Due to the initial stage of the disease, the number of labeled data points that could be obtained was limited. Hence, the size of the dataset and the number of data points used were less. Because of this, there could be chances of overfitting. Better results can be obtained if the dataset size is increased. Currently, our proposed work consists of three different models used to carry out the mentioned classification tasks. In the future, an architecture could also be prepared to carry out a successful grouping of the chest X-rays at once in the mentioned classes. We considered the VGG-16, Densenet-161, Resnet-18 models for the classification tasks. We also tried various models and obtained different levels of accuracy as shown in Table 2. The different pre-implemented architectures such as GoogleNet, Inception could be used to get better results. Our proposed work does not take into consideration the same patient data for classifying the COVID-19 positive X-ray images into severe, medium and mild. The severity classification would become more useful if the same patient data could be obtained that would show the progression of the disease and thereby classify the images into the three classes.

The chest X-ray machines can act as a source of detecting COVID-19 and further diagnosis can be carried out using RT-PCR, saving the hard-earned money of patients. Furthermore, X-ray machines are well available in bulk, and in most regular hospitals, the X-ray machine is an integral part of the setup and it will be easy to make this available in local hospitals as well. Adding to that, X-ray machines require less maintenance compared to RT-PCR in terms of their reagents, and hence the cost of operation is comparatively low. There are some side effects of X-ray scanning, such as people carrying metals and pregnant women, for such cases, we recommend that X-rays should not be used, otherwise mass-screening through X-ray is possible.

Conclusion

Deep learning can be a very useful tool in the medical industry for the detection of diseases just by processing the images of the chest X-rays and feeding them as an input to the model. The chest X-rays were initially classified into different classes such as normal, pneumonia, tuberculosis, and COVID-19. The deep learning model used for the classification of pneumonia, TB, and normal was VGG-16 and an accuracy of 95.9 % was achieved. After that, we distinguished normal pneumonia from the COVID-19 positive patient X-ray using the DenseNet-161 and we achieved an accuracy of 98.9 %. As a proof of concept, we have shown that COVID-19 X-rays can be classified based on the severity of the COVID-19 into different sub-units such as severe, mild, and medium stage, where the ResNet-18 worked best for severity classification achieving an accuracy up to 76 %.

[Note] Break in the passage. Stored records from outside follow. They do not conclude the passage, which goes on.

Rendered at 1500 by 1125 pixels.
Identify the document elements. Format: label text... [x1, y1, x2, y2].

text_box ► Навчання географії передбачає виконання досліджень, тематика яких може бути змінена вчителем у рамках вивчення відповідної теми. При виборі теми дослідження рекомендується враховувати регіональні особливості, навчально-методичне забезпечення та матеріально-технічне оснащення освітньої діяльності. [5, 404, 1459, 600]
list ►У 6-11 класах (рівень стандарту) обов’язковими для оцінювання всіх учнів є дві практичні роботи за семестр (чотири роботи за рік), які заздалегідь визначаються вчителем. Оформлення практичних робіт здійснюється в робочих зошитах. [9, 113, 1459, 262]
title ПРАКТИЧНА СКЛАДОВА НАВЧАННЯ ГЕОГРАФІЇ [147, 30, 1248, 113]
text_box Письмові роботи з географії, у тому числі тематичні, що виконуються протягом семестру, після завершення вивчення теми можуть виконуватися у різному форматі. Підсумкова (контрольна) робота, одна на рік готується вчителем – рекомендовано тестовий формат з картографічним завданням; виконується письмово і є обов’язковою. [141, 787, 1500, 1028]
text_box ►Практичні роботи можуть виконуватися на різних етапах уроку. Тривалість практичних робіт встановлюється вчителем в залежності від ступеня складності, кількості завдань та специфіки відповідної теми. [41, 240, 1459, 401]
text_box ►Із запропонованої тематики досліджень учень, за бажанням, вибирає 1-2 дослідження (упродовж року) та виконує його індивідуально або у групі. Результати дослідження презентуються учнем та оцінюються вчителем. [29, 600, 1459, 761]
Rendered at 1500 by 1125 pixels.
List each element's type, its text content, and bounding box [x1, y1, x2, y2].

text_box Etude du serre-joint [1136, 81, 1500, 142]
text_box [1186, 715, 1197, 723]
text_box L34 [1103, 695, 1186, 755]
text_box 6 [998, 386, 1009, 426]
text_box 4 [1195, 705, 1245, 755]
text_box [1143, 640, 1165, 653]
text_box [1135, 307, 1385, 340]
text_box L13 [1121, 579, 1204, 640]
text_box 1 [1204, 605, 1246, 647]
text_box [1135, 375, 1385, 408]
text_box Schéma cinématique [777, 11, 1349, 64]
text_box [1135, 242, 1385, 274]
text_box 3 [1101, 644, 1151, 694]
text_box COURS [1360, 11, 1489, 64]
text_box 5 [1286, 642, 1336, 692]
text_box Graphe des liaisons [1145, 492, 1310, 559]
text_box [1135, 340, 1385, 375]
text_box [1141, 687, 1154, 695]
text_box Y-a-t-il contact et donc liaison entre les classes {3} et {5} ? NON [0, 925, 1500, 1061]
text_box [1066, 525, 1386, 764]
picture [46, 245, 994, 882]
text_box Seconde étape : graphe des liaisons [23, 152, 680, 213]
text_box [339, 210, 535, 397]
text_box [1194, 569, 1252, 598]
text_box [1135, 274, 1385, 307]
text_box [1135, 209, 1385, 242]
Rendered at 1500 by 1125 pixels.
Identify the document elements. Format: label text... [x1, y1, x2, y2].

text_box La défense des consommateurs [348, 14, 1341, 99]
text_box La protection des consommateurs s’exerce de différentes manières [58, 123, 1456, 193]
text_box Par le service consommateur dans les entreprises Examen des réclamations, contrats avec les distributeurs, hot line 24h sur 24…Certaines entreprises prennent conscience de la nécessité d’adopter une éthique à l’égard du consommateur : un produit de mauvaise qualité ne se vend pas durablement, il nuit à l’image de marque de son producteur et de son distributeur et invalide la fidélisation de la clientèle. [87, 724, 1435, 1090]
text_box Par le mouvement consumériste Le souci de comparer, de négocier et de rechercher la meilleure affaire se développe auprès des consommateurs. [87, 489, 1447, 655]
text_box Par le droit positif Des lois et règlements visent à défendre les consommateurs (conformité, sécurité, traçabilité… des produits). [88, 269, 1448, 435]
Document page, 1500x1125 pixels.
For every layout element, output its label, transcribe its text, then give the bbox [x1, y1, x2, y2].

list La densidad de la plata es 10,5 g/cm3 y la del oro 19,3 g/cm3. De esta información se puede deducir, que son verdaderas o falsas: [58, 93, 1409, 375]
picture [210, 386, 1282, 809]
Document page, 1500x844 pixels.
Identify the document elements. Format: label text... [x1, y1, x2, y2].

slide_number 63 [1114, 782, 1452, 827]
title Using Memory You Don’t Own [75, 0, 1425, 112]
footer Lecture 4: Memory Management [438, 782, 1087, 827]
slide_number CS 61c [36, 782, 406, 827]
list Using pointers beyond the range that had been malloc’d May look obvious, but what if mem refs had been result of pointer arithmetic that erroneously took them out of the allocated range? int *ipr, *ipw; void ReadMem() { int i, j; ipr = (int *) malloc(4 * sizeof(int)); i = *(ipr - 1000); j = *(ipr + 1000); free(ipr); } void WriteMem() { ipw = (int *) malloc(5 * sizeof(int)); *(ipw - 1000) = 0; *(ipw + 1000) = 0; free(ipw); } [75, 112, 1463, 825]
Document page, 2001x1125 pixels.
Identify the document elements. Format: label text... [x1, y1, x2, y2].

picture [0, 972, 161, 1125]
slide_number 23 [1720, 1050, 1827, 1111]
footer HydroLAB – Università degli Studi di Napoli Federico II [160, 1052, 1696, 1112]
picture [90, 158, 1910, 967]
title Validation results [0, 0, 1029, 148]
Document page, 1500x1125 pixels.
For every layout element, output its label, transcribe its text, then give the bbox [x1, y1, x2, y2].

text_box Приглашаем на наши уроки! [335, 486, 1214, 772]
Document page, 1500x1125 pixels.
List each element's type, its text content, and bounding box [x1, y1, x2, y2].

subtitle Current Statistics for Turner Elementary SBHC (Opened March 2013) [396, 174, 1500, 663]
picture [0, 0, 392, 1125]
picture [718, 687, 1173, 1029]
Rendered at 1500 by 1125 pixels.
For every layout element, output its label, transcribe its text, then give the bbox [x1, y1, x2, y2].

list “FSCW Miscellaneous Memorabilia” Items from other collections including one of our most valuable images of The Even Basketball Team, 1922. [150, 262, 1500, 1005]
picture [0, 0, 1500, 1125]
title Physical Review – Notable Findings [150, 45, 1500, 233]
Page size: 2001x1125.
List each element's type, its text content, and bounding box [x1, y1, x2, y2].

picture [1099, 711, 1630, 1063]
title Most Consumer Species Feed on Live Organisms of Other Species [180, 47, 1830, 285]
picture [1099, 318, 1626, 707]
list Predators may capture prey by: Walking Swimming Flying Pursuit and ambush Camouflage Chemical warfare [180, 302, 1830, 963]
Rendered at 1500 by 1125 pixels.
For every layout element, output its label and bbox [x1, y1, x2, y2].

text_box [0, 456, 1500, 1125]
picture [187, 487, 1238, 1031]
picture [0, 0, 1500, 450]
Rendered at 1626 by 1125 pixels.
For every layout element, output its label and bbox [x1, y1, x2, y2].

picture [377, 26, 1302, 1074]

Mass screening of people for detection of COVID-19 can be done effectively with our proposed model. It will help yield faster and accurate results and will be cost-effective as compared to the conventional RT-PCR method. Being an integral part of medical equipment setup, X-ray machines are generally present in hospitals. Thus, this diagnostic treatment can be made available in local areas as well.